日立化成工業は、炭素繊維強化プラスチック(CFRP)から同社の常圧溶解法リサイクル技術を使って回収した炭素繊維(CF)の環境影響評価を行った結果、新品のCFに比べ、必要なエネルギーを4分の1に低減できることを解明したと発表した。

CFRPは、CFと熱硬化性樹脂などを材料とし、現在、航空機、一部の自動車、スポーツ用品などに採用が拡がっている。

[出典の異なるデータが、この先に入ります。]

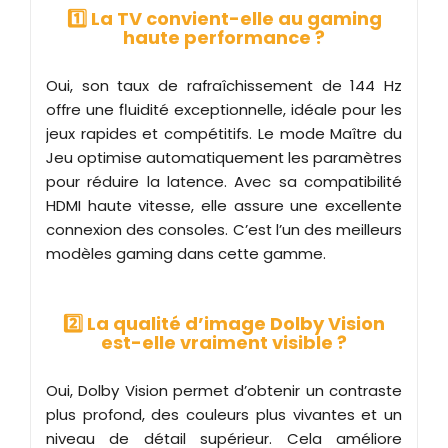
1️⃣ La TV convient-elle au gaming
haute performance ?
Oui, son taux de rafraîchissement de 144 Hz
offre une fluidité exceptionnelle, idéale pour les
jeux rapides et compétitifs. Le mode Maître du
Jeu optimise automatiquement les paramètres
pour réduire la latence. Avec sa compatibilité
HDMI haute vitesse, elle assure une excellente
connexion des consoles. C’est l’un des meilleurs
modèles gaming dans cette gamme.
2️⃣ La qualité d’image Dolby Vision
est-elle vraiment visible ?
Oui, Dolby Vision permet d’obtenir un contraste
plus profond, des couleurs plus vivantes et un
niveau de détail supérieur. Cela améliore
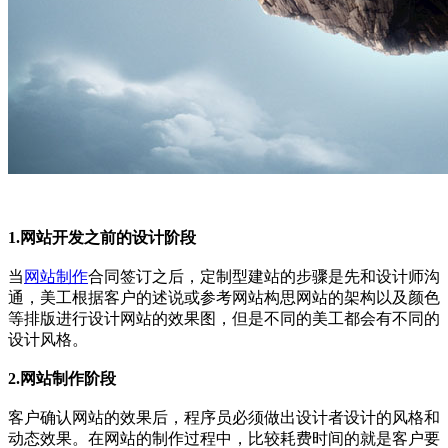
1.网站开发之前的设计阶段
当
网站制作
合同签订之后，定制型建站的步骤是先和设计师沟
通，美工根据客户的述说或参考网站构思网站的架构以及颜色
等排版进行设计网站的效果图，但是不同的美工都会有不同的
设计风格。
2.网站制作阶段
客户确认网站的效果后，程序员必须做出设计者设计的风格和
动态效果。在网站的制作过程中，比较耗费时间的就是客户要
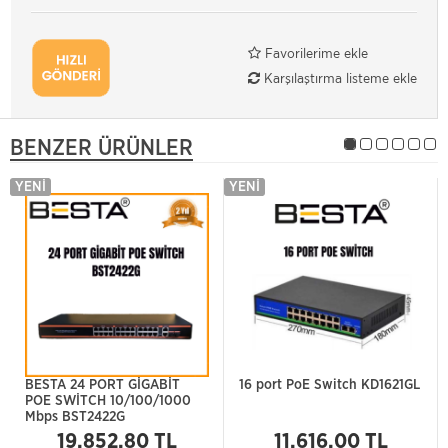
Favorilerime ekle
Karşılaştırma listeme ekle
BENZER ÜRÜNLER
YENI
YENI
BESTA 24 PORT GİGABİT
16 port PoE Switch KD1621GL
POE SWİTCH 10/100/1000
Mbps BST2422G
19.852,80 TL
11.616,00 TL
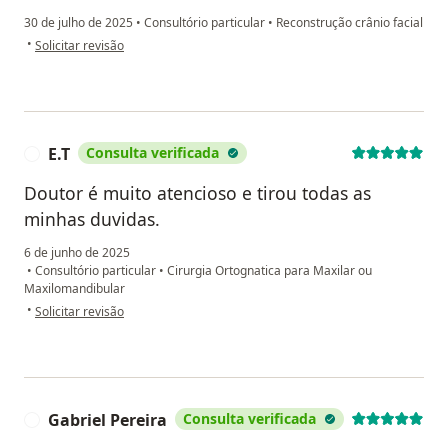
30 de julho de 2025
•
Consultório particular
•
Reconstrução crânio facial
na opinião do utilizador TFDAR
•
Solicitar revisão
E.T
Consulta verificada
E
Doutor é muito atencioso e tirou todas as
minhas duvidas.
6 de junho de 2025
•
Consultório particular
•
Cirurgia Ortognatica para Maxilar ou
Maxilomandibular
na opinião do utilizador E.T
•
Solicitar revisão
Gabriel Pereira
Consulta verificada
G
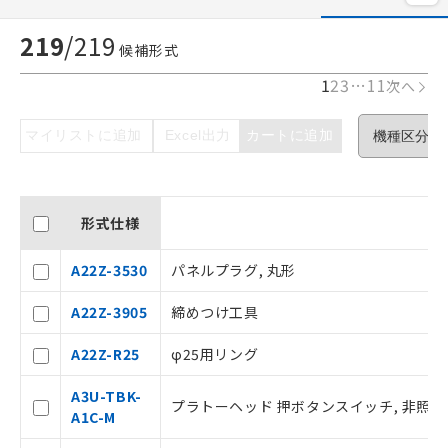
219
/
219
候補形式
1
2
3
…
11
次へ
マイリストに追加
Excel出力
カートに追加
形式仕様
A22Z-3530
パネルプラグ, 丸形
A22Z-3905
締めつけ工具
A22Z-R25
φ25用リング
A3U-TBK-
プラトーヘッド 押ボタンスイッチ, 非照光, フラ
A1C-M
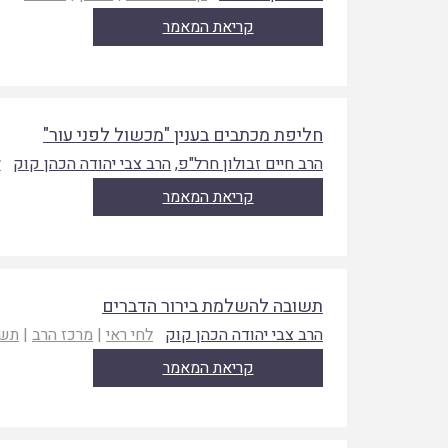
קריאת המאמר
חליפת מכתבים בענין "מכשול לפני עור"
הרב חיים זבולון חרל"פ
,
הרב צבי יהודה הכהן קוק
ל
קריאת המאמר
תשובה להשלמת בירור הדברים
הרב צבי יהודה הכהן קוק
לחי ראי
|
מרכז הרב
|
תש
קריאת המאמר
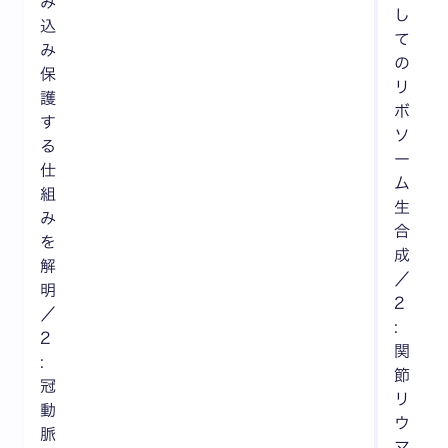
み
し
込
て
み
の
保
リ
護
ボ
す
ソ
る
ー
仕
ム
組
生
み
合
を
成
解
／
明
2
／
:
2
関
:
節
冠
リ
動
ウ
脈
マ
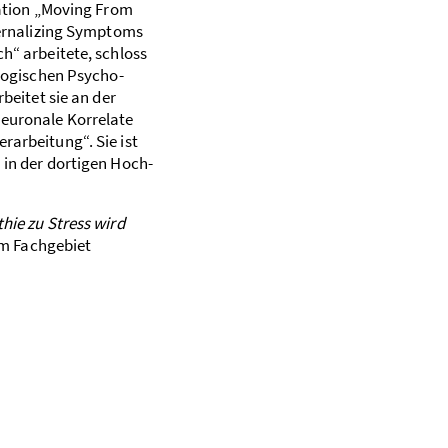
tation „Moving From
ternalizing Symptoms
h“ arbeitete, schloss
ologischen Psycho­
beitet sie an der
euronale Korrelate
rarbeitung“. Sie ist
 in der dortigen Hoch­
ie zu Stress wird
 im Fachgebiet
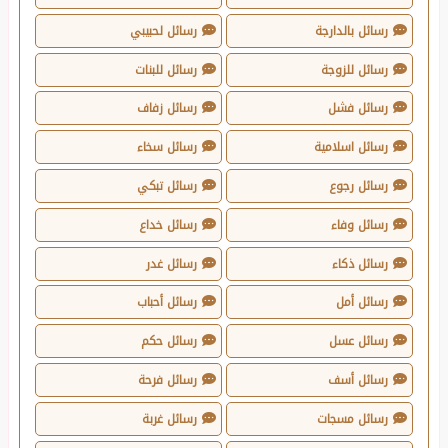
رسائل بالدارجة
رسائل لحبيبي
رسائل للزوجة
رسائل للبنات
رسائل فشل
رسائل زفاف
رسائل اسلامية
رسائل سخاء
رسائل رجوع
رسائل تبكي
رسائل وفاء
رسائل خداع
رسائل ذكاء
رسائل غدر
رسائل أمل
رسائل أحباب
رسائل عسل
رسائل حكم
رسائل أسف
رسائل فرحة
رسائل مسجات
رسائل غربة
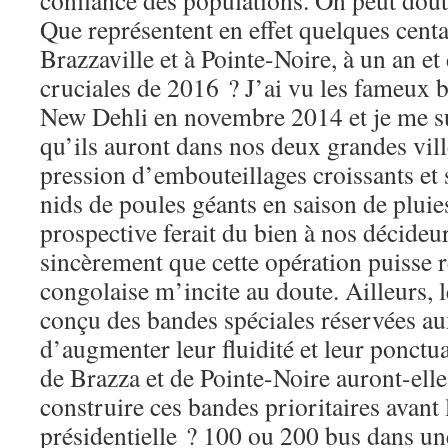
confiance des populations. On peut douter
Que représentent en effet quelques centa
Brazzaville et à Pointe-Noire, à un an e
cruciales de 2016 ? J’ai vu les fameux
New Dehli en novembre 2014 et je me su
qu’ils auront dans nos deux grandes vill
pression d’embouteillages croissants et s
nids de poules géants en saison de pluie
prospective ferait du bien à nos décideur
sincèrement que cette opération puisse ré
congolaise m’incite au doute. Ailleurs, 
conçu des bandes spéciales réservées au
d’augmenter leur fluidité et leur ponctua
de Brazza et de Pointe-Noire auront-ell
construire ces bandes prioritaires avant 
présidentielle ? 100 ou 200 bus dans une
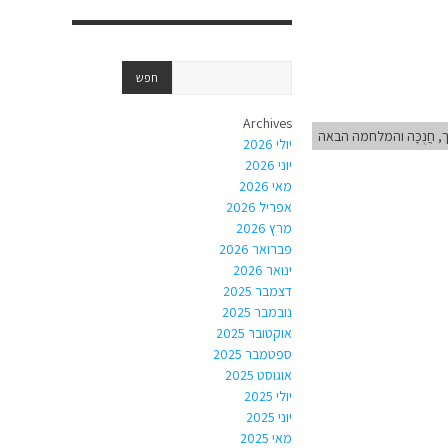
Archives
ֹך, חֲנֻכָּה והמלחמה הבאה
יולי 2026
יוני 2026
מאי 2026
אפריל 2026
מרץ 2026
פברואר 2026
ינואר 2026
דצמבר 2025
נובמבר 2025
אוקטובר 2025
ספטמבר 2025
אוגוסט 2025
יולי 2025
יוני 2025
מאי 2025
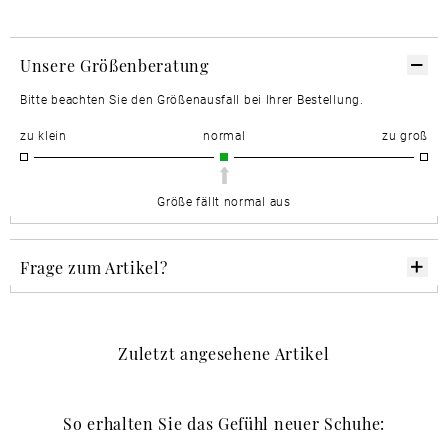
Unsere Größenberatung
Bitte beachten Sie den Größenausfall bei Ihrer Bestellung.
zu klein
normal
zu groß
Größe fällt normal aus
Frage zum Artikel?
Zuletzt angesehene Artikel
So erhalten Sie das Gefühl neuer Schuhe:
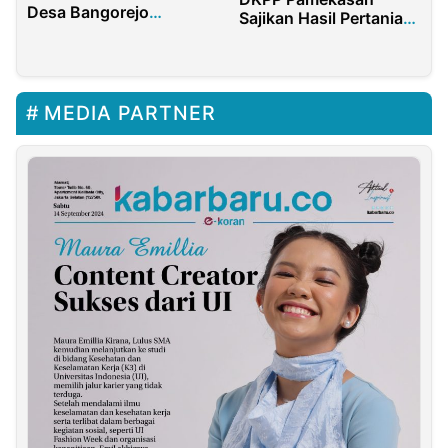
Desa Bangorejo
Sajikan Hasil Pertanian
Banyuwangi Jadi
Melalui Pasar Tani
Sorotan, Warga Minta
Galak
APH Menyelidiki
MEDIA PARTNER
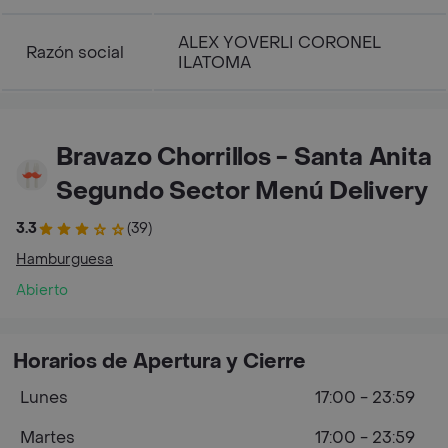
ALEX YOVERLI CORONEL
Razón social
ILATOMA
Bravazo Chorrillos - Santa Anita
Segundo Sector Menú Delivery
3.3
(39)
Hamburguesa
Abierto
Horarios de Apertura y Cierre
Lunes
17:00 - 23:59
Martes
17:00 - 23:59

特に最近は、航空機や自動車メーカーが環境に配慮した材料として研究開発を進めており、燃料の価格高騰に伴う燃費向上策のひとつとして、鉄の4分の1の比重であるCFRPが軽量化の材料として注目されて、今後の需要拡大が見込まれている。

ただ、材料のCFは新品の製造エネルギーが大きく、環境保全の観点から、CFRPからCFを回収するリサイクル技術の研究が進められている。

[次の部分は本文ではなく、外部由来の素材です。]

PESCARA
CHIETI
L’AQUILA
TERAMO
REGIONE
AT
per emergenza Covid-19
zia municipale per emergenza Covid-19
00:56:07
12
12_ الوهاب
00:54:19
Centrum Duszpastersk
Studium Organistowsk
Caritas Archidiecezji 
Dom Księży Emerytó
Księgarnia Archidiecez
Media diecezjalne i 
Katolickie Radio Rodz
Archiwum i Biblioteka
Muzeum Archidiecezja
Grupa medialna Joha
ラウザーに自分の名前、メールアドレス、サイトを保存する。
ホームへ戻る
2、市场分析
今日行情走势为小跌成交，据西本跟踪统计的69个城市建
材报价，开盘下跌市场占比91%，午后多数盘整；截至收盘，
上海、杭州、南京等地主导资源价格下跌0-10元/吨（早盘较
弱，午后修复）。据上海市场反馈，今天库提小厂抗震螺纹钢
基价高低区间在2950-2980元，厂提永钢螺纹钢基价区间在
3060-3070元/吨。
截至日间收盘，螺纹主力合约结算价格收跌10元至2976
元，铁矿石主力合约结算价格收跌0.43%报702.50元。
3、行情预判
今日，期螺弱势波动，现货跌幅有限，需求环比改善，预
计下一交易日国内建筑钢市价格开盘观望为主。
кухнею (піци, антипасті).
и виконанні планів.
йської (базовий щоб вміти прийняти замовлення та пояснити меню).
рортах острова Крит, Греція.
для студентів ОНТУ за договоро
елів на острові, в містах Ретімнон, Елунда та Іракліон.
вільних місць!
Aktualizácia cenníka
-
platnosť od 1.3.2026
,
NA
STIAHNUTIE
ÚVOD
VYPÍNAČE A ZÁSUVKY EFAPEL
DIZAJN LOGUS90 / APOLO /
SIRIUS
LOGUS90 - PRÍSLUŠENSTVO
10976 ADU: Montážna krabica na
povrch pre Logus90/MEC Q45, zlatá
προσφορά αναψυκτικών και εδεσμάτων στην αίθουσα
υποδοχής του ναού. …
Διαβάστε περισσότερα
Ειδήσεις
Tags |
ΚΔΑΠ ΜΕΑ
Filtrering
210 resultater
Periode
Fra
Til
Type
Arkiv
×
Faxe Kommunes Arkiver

同社は2004年に、触媒に食品添加物として利用が認められているリン酸カリウムを、溶媒にベンジルアルコールを使って常圧下で180度、10時間前後で樹脂を溶解することで、CFやエポキシ樹脂などの素材を分離、リサイクルできる常圧溶解法を確立した。この技術は、粉砕などの前処理工程や、加圧設備が不要で、低温加熱による溶解が可能なため、安全面、加工コスト面にも優れる。

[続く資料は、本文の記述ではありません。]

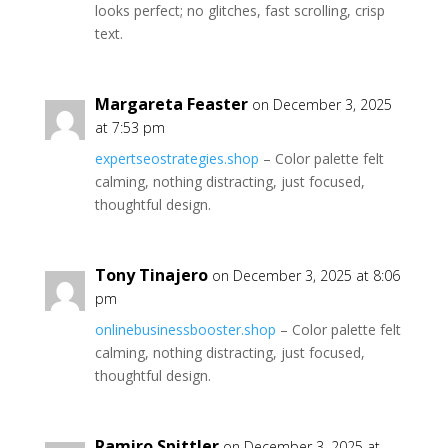
looks perfect; no glitches, fast scrolling, crisp
text.
Margareta Feaster
on December 3, 2025
at 7:53 pm
expertseostrategies.shop
– Color palette felt
calming, nothing distracting, just focused,
thoughtful design.
Tony Tinajero
on December 3, 2025 at 8:06
pm
onlinebusinessbooster.shop
– Color palette felt
calming, nothing distracting, just focused,
thoughtful design.
Ramiro Spittler
on December 3, 2025 at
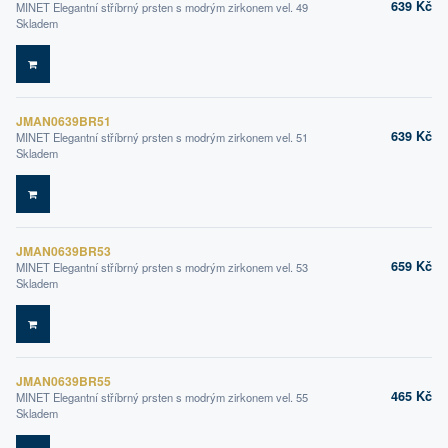
639 Kč
MINET Elegantní stříbrný prsten s modrým zirkonem vel. 49
Skladem
DO KOŠÍKU
JMAN0639BR51
639 Kč
MINET Elegantní stříbrný prsten s modrým zirkonem vel. 51
Skladem
DO KOŠÍKU
JMAN0639BR53
659 Kč
MINET Elegantní stříbrný prsten s modrým zirkonem vel. 53
Skladem
DO KOŠÍKU
JMAN0639BR55
465 Kč
MINET Elegantní stříbrný prsten s modrým zirkonem vel. 55
Skladem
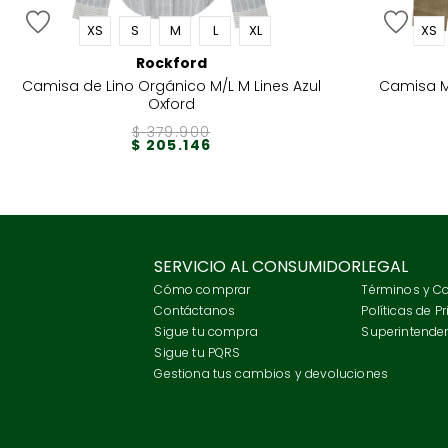
XS
S
M
L
XL
XS
Rockford
Camisa de Lino Orgánico M/L M Lines Azul
Camisa M
Oxford
$
379
.
900
$
205
.
146
SERVICIO AL CONSUMIDOR
LEGAL
Cómo comprar
Términos y C
Contáctanos
Políticas de P
Sigue tu compra
Superintenden
Sigue tu PQRS
Gestiona tus cambios y devoluciones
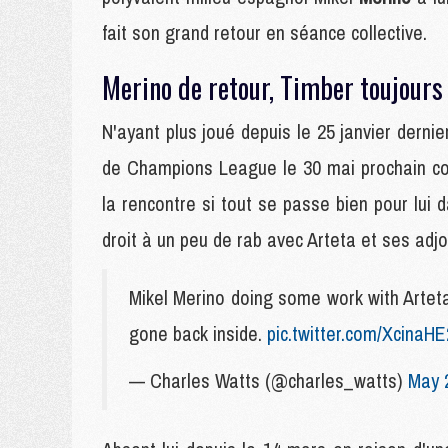
fait son grand retour en séance collective.
Merino de retour, Timber toujours
N'ayant plus joué depuis le 25 janvier derni
de Champions League le 30 mai prochain co
la rencontre si tout se passe bien pour lui d
droit à un peu de rab avec Arteta et ses adjoi
Mikel Merino doing some work with Arteta
gone back inside.
pic.twitter.com/XcinaH
— Charles Watts (@charles_watts)
May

今回、同社は、この技術を使ってCFRP製の廃棄テニスラケットから回収したCFの環境影響評価を測定した結果、新品CFと比べて製造時に必要なエネルギーが約4分の1の63MJ/kgに低減できることを解明した。

今後、この技術を航空機メーカーや自動車メーカーに提案、高価なCFのリサイクルによる低コスト化、低エネルギー化の実現を図る。